The United States may be poised to treat its own same-sex couples as families at the border, but it’s unclear if the change would apply to Canadians and other non-residents.
Current US regulations allow families living together to fill out one Customs form if they are related by blood, marriage or adoption. But the 1996 Defense of Marriage Act defines “marriage” as a union between one man and one woman, so same-sex couples are often told they’re not a family when crossing the border.
According to the existing form, “Each arriving traveler or responsible family member must provide the following information (only one written declaration per family is required).”
The Customs agency is proposing to allow those in a “domestic relationship” to fill out one form as well, such as two adults in a committed relationship with shared financial assets and obligations, including long-time companions and couples in civil or domestic partnerships.

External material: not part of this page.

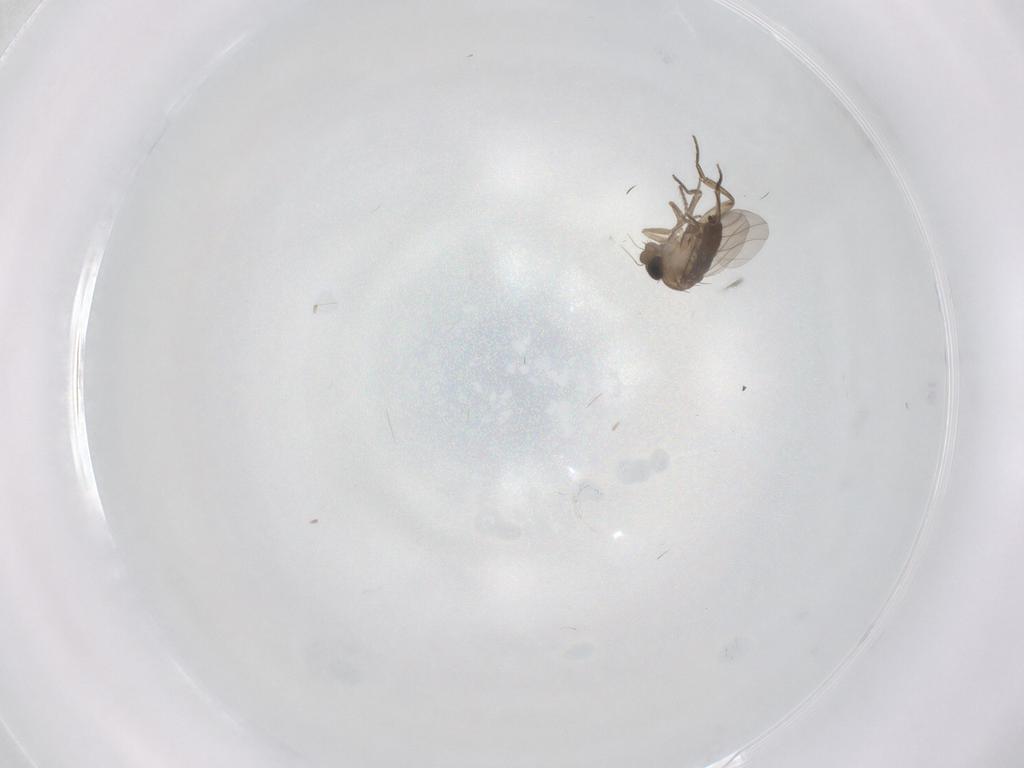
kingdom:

The change would also extend to more children in the family, including foster children, stepchildren, half-siblings, legal wards, other dependents and individuals with a guardianship relationship.
The move is part of a push by the administration of President Barack Obama to recognize more rights for gays and lesbians. But Obama has not yet come out in favour of gay marriage.
Customs has proposed the change for US residents returning to the United States. “The proposed changes would not alter the residency requirements,” according to the Federal Register, a journal of the U.S. government.
Despite that explicit language, a Customs spokeswoman doesn’t know if the change would apply to foreigners as well.
Gays and lesbians have complained for years that US Customs require them to fill out separate forms, telling them they are not a family even if they’re married or living together.
In 2002, a Canadian same-sex couple who won the right to marry in Ontario was offended when, the following year at the US border, they were instructed to fill out separate Customs forms. Kevin Bourassa and Joe Varnell refused to do so and were denied entry, according to their blog.
In August, Xtra wrote about East Vancouver couple Karen-Marie and Andrina Perry, who were upset when Customs agents told them they weren’t a family while crossing the border.
Karen-Marie Perry says the new regulation, if adopted, would be good news.
“For me it’s a huge issue when our bond of marriage is broken at the border like that,” she says. “However, I’m still mindful of political work that needs to be done regarding borders’ heightened security and the diminishment of civil liberties, the harassment of trans folks at the border and the recognition of the rights of all queers whether they choose to marry or not.”
When Xtra inquired about the Perry’s case last August, a US Customs official said the definition of family that applied to US residents applies to foreigners as well. That would suggest the revised regulation would apply to Canadians and other non-US residents. But Customs was non-committal when Xtra called on March 27. A spokesperson says the agency’s legal department is looking into the matter.
Victoria Neilson, legal director for Immigration Equality, which pushes for equal immigration treatment for queer and HIV-positive people, thinks people who are not US citizens would still have to fill out separate forms under the proposed revision.
“We’re going to look into that and speak to the administration about what the reasoning is for the difference,” she says. “If they are respecting our families in one context they should do so in the other.”